Anal. filos. v.25 n.1 Ciudad Autónoma de Buenos Aires mayo 2005

 

RESEÑAS

José Antonio Robles, Laura Benítez (comp.), La filosofía natural en los pensadores de la Modernidad, México, IIF, Universidad Nacional Autónoma de México, 2004, ISBN: 970-32-2287-0,176 pp.

Hoy se suele hablar de ciencias duras y ciencias blandas, muchas veces con un solapado matiz discriminatorio. Los que se reconocen a sí mismos como integrantes del primer grupo -los duros- observan con cierto sesgo de condescendencia. a los del segundo grupo. A su vez, quienes se dedican a las llamadas ciencias blandas, se ufanan de pertenecer, aun cuando integren una categoría presuntamente inferior (o cuanto menos diversa), al nombre genérico de ciencia. Algo semejante acontece entre aquéllos que proclaman un mundo donde Dios ha muerto y aquéllos que, desesperados, intentan mostrar (cuestión compleja si la hay) que Dios, si se me perdona el sacrilegio, pervive vivito y coleando. La obra reseñada se ubica más allá de estas divisiones, en la medida que reúne la mirada de las ciencias duras con la de las blandas, así como la de un mundo ordenado mecánicamente con una teología que continúa proclamando la presencia divina en la belleza y en el orden del mundo. De esa reunión, resulta un inusual ensayo que rescata del pasado el pensamiento del siglo XVII, la posibilidad de llevar a cabo una lectura que hace a un lado las divisiones de nuestra visión actual. Así pues, al abordar sus páginas, recorreremos un itinerario que partirá de la hermenéutica, se encaminará desde la temporalidad subjetiva hacia la química de los elementos, se detendrá en los límites epistémicos de los procesos perceptivos, recalará en la semántica y en la producción de la realidad finita, para dirigirse, finalmente, hacia la temporalidad y la infinitud, la gravedad, la teoría cuántica y la inercia de los cuerpos. Por cierto, un itinerario con diversas y desafiantes estaciones.

**CONTENIDO DE DATOS**
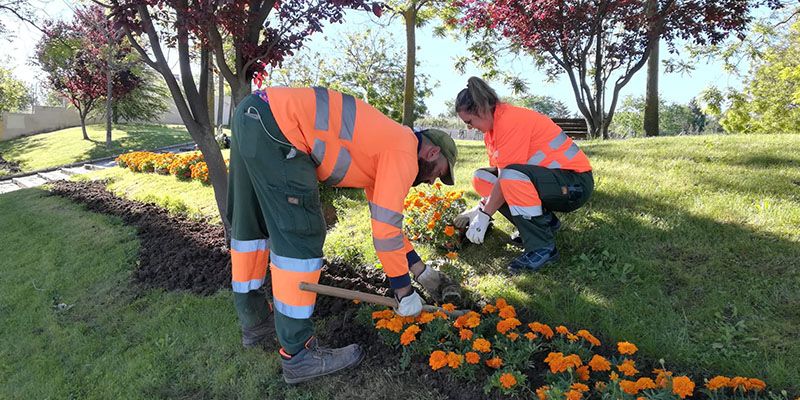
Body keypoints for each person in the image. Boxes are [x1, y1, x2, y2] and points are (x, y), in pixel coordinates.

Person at [227, 86, 458, 384]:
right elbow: (386, 234)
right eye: (437, 172)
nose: (429, 181)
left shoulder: (389, 145)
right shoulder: (403, 153)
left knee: (251, 229)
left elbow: (387, 225)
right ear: (432, 152)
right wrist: (403, 291)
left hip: (255, 114)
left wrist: (419, 270)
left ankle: (255, 320)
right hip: (282, 129)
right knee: (301, 237)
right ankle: (299, 354)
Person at [452, 77, 593, 274]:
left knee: (510, 177)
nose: (469, 127)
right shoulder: (492, 132)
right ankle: (546, 224)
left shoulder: (510, 121)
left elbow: (507, 178)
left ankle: (542, 248)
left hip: (574, 184)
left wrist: (484, 215)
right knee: (482, 178)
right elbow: (498, 182)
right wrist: (477, 210)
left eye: (469, 121)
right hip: (552, 182)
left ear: (481, 110)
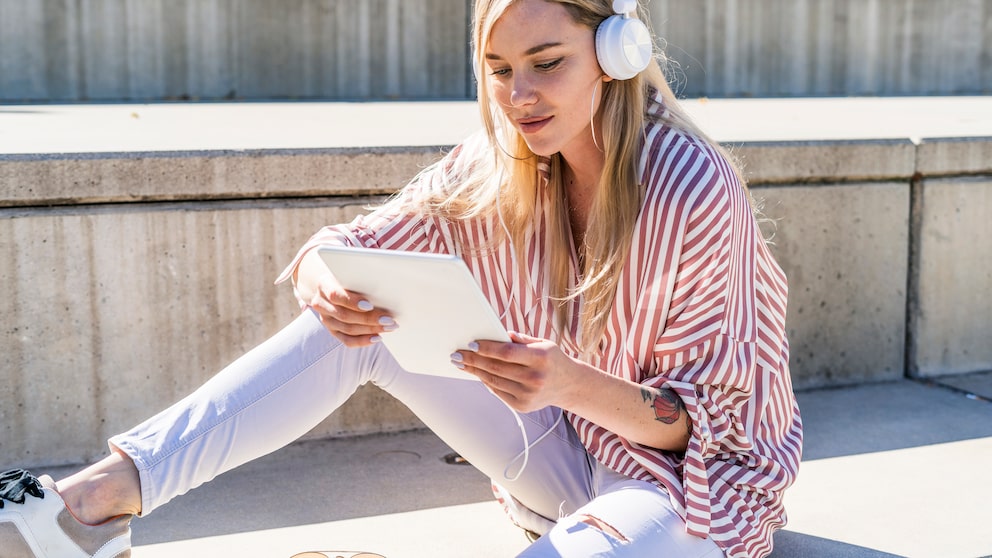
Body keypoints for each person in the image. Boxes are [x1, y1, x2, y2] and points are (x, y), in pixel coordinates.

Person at [0, 0, 802, 557]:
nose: (519, 97)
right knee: (362, 316)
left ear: (614, 53)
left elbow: (700, 429)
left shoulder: (690, 186)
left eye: (547, 63)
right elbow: (348, 244)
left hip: (689, 488)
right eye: (498, 69)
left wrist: (567, 383)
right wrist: (326, 279)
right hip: (567, 451)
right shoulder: (507, 158)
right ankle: (90, 507)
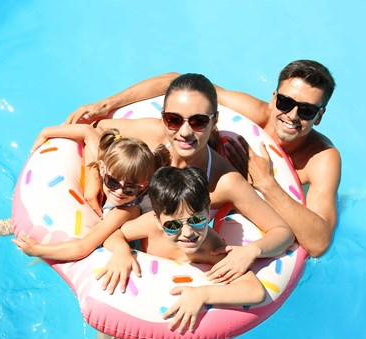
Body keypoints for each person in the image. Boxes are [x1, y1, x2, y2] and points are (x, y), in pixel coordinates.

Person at [66, 60, 339, 258]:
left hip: (235, 200)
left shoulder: (321, 158)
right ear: (274, 98)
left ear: (320, 114)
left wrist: (266, 182)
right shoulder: (248, 114)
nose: (291, 115)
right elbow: (177, 83)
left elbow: (317, 243)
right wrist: (108, 104)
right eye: (285, 103)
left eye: (306, 110)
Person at [85, 73, 294, 287]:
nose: (185, 132)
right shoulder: (153, 135)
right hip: (121, 238)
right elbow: (97, 129)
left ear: (214, 121)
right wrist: (92, 178)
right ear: (164, 117)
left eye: (199, 121)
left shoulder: (224, 180)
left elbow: (283, 232)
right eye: (174, 120)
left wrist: (251, 251)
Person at [97, 166, 266, 339]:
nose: (188, 232)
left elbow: (255, 291)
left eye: (197, 220)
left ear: (207, 210)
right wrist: (121, 251)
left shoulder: (211, 248)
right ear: (159, 221)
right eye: (173, 226)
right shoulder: (150, 226)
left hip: (167, 314)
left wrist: (202, 294)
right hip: (137, 299)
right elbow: (113, 234)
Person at [0, 125, 169, 261]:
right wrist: (46, 132)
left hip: (115, 234)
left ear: (144, 185)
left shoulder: (127, 209)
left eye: (130, 188)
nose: (120, 191)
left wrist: (38, 251)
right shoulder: (102, 165)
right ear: (103, 169)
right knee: (36, 217)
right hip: (89, 207)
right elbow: (89, 133)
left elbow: (84, 247)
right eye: (112, 182)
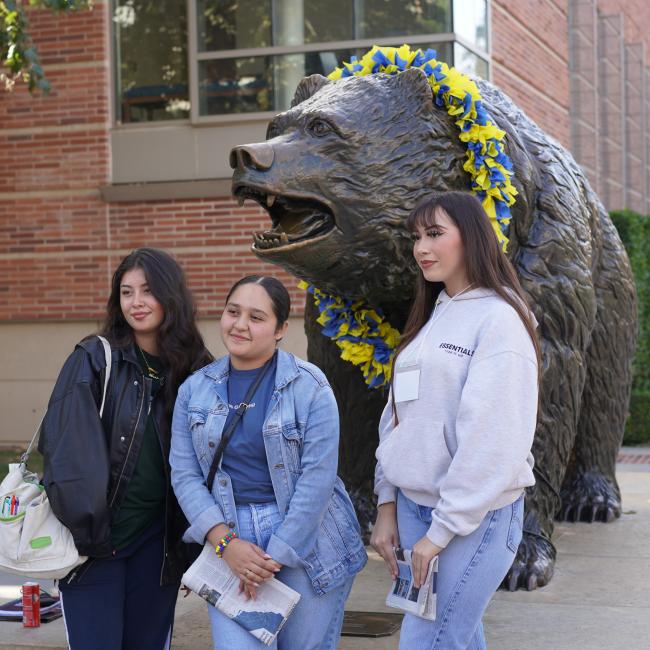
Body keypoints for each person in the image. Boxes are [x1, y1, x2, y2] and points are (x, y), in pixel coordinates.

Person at [371, 192, 540, 650]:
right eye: (416, 237)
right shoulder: (432, 317)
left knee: (429, 640)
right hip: (412, 508)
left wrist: (441, 531)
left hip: (474, 518)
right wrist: (387, 503)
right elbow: (398, 419)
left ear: (472, 238)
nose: (421, 248)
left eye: (434, 234)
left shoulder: (499, 319)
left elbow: (495, 439)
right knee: (457, 639)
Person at [170, 275, 367, 650]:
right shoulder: (194, 390)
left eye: (256, 317)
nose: (240, 324)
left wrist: (271, 557)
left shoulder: (311, 386)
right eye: (233, 312)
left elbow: (318, 479)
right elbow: (184, 473)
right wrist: (225, 543)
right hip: (230, 532)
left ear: (280, 330)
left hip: (307, 535)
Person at [38, 248, 213, 650]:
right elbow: (67, 456)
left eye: (148, 291)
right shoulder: (95, 358)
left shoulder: (196, 368)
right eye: (127, 291)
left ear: (171, 296)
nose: (136, 302)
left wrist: (189, 551)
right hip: (97, 545)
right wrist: (89, 536)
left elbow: (207, 463)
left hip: (157, 547)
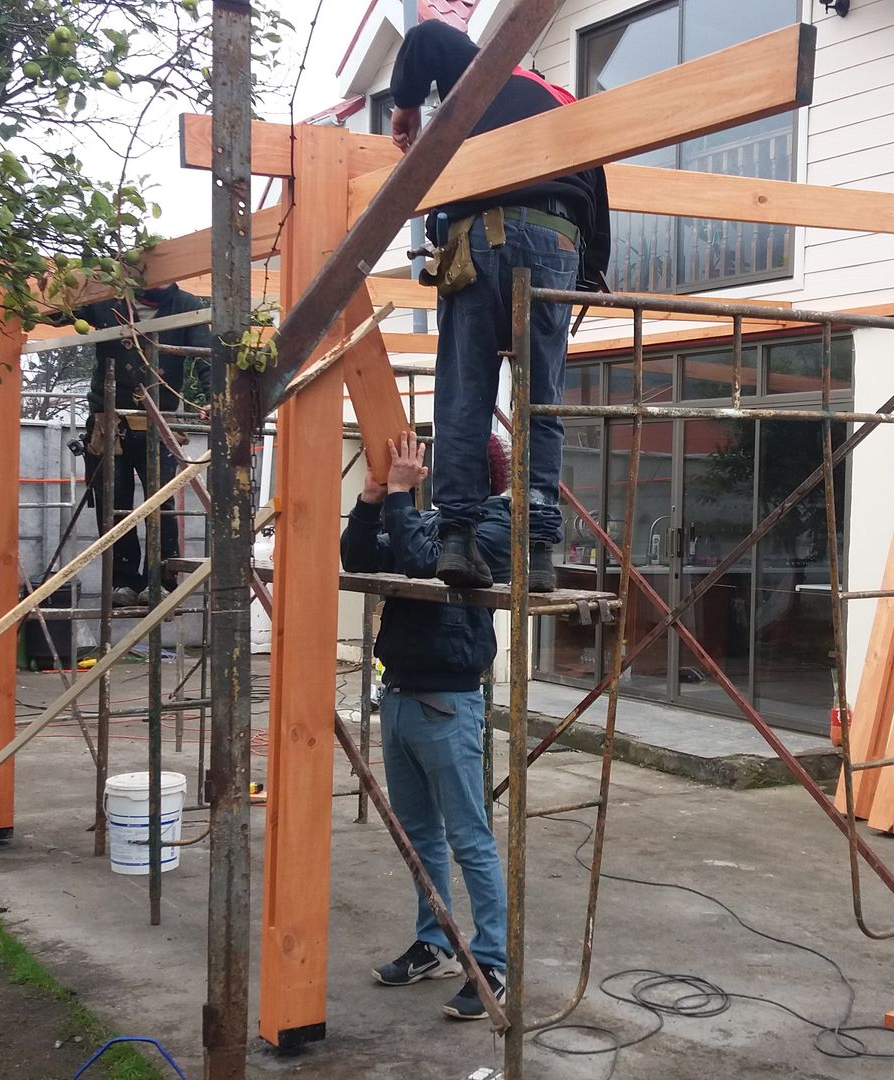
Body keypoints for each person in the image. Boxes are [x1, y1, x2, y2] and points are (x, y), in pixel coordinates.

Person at [389, 19, 610, 593]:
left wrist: (407, 108)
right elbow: (600, 222)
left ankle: (457, 537)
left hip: (484, 232)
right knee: (541, 400)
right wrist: (581, 282)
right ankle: (536, 549)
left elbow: (427, 37)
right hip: (558, 243)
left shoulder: (486, 74)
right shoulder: (570, 110)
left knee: (466, 391)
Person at [341, 430, 512, 1021]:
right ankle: (435, 940)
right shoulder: (436, 520)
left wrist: (398, 498)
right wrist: (370, 501)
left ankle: (493, 961)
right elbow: (361, 558)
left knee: (469, 837)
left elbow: (422, 564)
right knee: (419, 837)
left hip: (449, 699)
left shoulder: (498, 527)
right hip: (401, 695)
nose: (437, 477)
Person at [76, 283, 212, 605]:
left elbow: (207, 358)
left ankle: (161, 578)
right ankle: (123, 580)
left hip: (158, 420)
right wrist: (78, 281)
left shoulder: (186, 304)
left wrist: (215, 398)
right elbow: (58, 310)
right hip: (110, 422)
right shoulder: (107, 299)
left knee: (161, 503)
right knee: (113, 503)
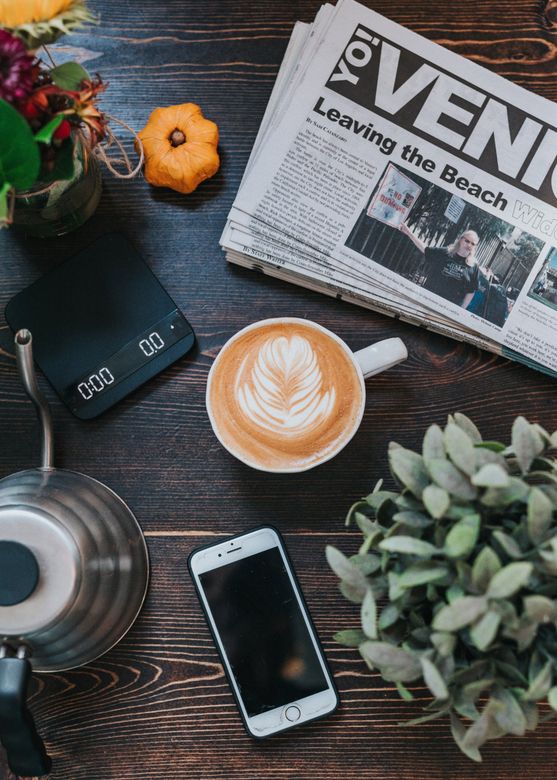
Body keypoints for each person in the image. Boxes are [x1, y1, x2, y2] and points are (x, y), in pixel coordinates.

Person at [399, 223, 480, 308]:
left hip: (449, 308)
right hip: (428, 299)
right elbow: (425, 249)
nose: (469, 245)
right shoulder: (446, 252)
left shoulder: (473, 267)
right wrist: (409, 233)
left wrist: (462, 310)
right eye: (467, 241)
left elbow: (471, 291)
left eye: (473, 243)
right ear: (460, 240)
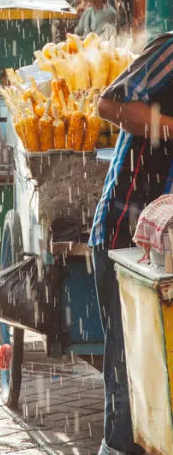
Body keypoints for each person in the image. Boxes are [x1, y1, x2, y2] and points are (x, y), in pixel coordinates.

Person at [90, 32, 173, 455]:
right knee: (130, 380)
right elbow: (109, 104)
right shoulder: (170, 52)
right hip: (125, 239)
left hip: (168, 254)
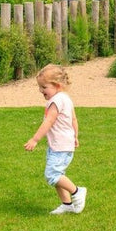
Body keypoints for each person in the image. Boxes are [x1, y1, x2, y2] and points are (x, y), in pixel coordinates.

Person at [25, 64, 87, 215]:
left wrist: (35, 139)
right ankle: (66, 204)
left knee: (52, 175)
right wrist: (75, 136)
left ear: (57, 85)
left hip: (60, 146)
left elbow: (48, 122)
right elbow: (73, 119)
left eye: (44, 87)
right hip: (61, 145)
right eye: (39, 87)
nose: (41, 90)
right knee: (57, 174)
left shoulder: (56, 101)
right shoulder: (66, 98)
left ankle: (77, 191)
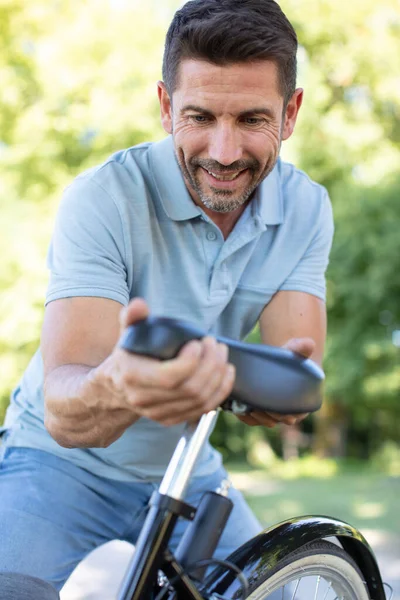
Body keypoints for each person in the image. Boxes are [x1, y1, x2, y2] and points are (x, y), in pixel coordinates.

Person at [0, 0, 334, 591]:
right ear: (164, 107)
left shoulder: (307, 209)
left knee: (288, 589)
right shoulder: (102, 199)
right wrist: (125, 384)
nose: (225, 153)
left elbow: (293, 378)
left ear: (291, 113)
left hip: (187, 462)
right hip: (59, 464)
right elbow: (65, 412)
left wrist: (275, 392)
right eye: (200, 116)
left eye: (253, 120)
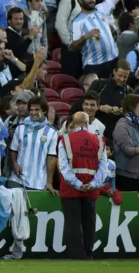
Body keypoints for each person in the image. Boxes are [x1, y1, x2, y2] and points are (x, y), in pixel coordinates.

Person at [58, 111, 107, 259]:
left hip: (70, 188)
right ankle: (88, 253)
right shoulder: (100, 140)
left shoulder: (64, 140)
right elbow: (103, 168)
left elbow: (64, 167)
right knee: (89, 222)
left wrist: (77, 183)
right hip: (91, 189)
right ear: (87, 123)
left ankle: (76, 256)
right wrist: (92, 184)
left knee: (73, 223)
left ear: (73, 123)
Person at [70, 0, 121, 77]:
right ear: (80, 1)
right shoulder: (77, 22)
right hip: (94, 65)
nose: (92, 0)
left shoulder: (101, 9)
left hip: (113, 59)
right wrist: (86, 36)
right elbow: (72, 47)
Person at [8, 96, 58, 194]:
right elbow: (13, 150)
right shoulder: (21, 128)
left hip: (39, 183)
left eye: (36, 109)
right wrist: (14, 164)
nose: (33, 113)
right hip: (17, 180)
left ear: (44, 111)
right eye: (31, 109)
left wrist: (49, 182)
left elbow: (51, 158)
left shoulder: (52, 132)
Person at [112, 94, 139, 191]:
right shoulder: (122, 125)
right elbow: (128, 150)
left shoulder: (137, 124)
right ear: (132, 107)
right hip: (126, 177)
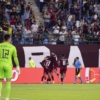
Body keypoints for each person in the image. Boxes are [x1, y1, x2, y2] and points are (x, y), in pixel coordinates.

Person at [0, 34, 20, 100]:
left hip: (0, 64)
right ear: (9, 39)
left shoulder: (0, 46)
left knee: (0, 81)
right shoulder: (12, 47)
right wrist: (17, 66)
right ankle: (7, 98)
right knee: (8, 81)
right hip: (8, 65)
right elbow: (15, 58)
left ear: (4, 39)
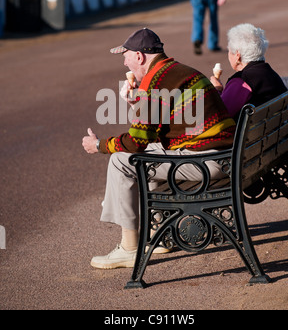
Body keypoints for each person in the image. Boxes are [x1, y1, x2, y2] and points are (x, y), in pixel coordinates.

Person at [82, 27, 236, 269]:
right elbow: (154, 133)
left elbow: (135, 142)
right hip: (223, 156)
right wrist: (137, 103)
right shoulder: (180, 71)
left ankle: (130, 247)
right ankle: (159, 233)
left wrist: (99, 145)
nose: (124, 61)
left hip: (206, 163)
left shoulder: (157, 82)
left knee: (121, 160)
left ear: (140, 56)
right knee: (147, 158)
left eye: (126, 55)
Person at [210, 23, 287, 121]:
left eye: (229, 51)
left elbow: (220, 116)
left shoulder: (242, 81)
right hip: (275, 132)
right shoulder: (269, 72)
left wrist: (216, 90)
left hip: (253, 135)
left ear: (238, 55)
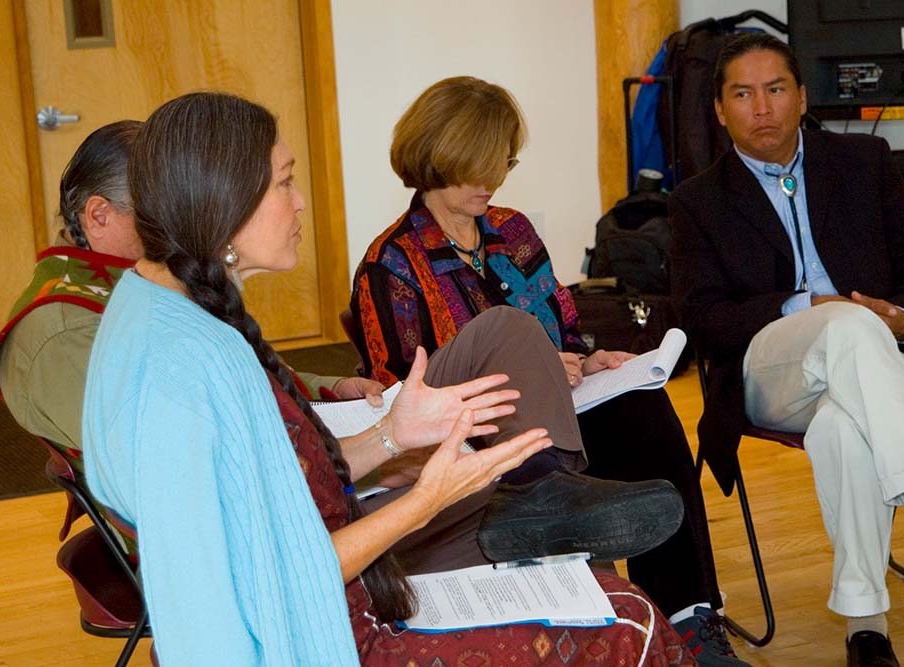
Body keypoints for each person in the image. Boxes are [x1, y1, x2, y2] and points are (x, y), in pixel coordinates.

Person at [83, 91, 697, 665]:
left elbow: (272, 499)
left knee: (601, 583)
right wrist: (428, 499)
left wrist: (391, 438)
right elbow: (281, 578)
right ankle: (532, 509)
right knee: (629, 622)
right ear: (224, 198)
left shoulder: (165, 315)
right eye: (286, 181)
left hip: (340, 588)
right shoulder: (183, 370)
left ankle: (540, 502)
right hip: (335, 634)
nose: (300, 202)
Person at [352, 76, 749, 666]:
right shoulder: (391, 266)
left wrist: (588, 361)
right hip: (478, 445)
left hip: (563, 419)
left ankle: (690, 617)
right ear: (436, 158)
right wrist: (532, 370)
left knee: (643, 405)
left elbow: (562, 326)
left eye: (502, 163)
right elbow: (400, 399)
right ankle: (568, 536)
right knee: (560, 388)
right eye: (475, 165)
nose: (491, 181)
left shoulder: (513, 231)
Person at [668, 32, 904, 666]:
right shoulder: (696, 201)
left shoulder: (862, 162)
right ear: (720, 110)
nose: (763, 108)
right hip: (770, 373)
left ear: (803, 96)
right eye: (744, 94)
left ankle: (865, 629)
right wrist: (805, 307)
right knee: (842, 324)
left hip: (870, 365)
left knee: (844, 428)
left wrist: (900, 319)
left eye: (776, 89)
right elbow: (703, 319)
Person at [0, 121, 382, 552]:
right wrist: (364, 453)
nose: (182, 222)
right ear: (100, 216)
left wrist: (326, 386)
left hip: (256, 481)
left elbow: (234, 380)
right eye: (158, 211)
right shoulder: (62, 334)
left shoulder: (143, 281)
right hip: (207, 538)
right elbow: (178, 474)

**QUÉ HAY QUE HACER**
Escribe sin cambios el trozo de la reseña que va desde "José Antonio Robles, Laura" hasta "ISBN: 970-32-2287-0,176 pp.", incluido este último. Las entradas no tienen nada que ver con la reseña.

**RESPUESTA DEL EJERCICIO**
José Antonio Robles, Laura Benítez (comp.), La filosofía natural en los pensadores de la Modernidad, México, IIF, Universidad Nacional Autónoma de México, 2004, ISBN: 970-32-2287-0,176 pp.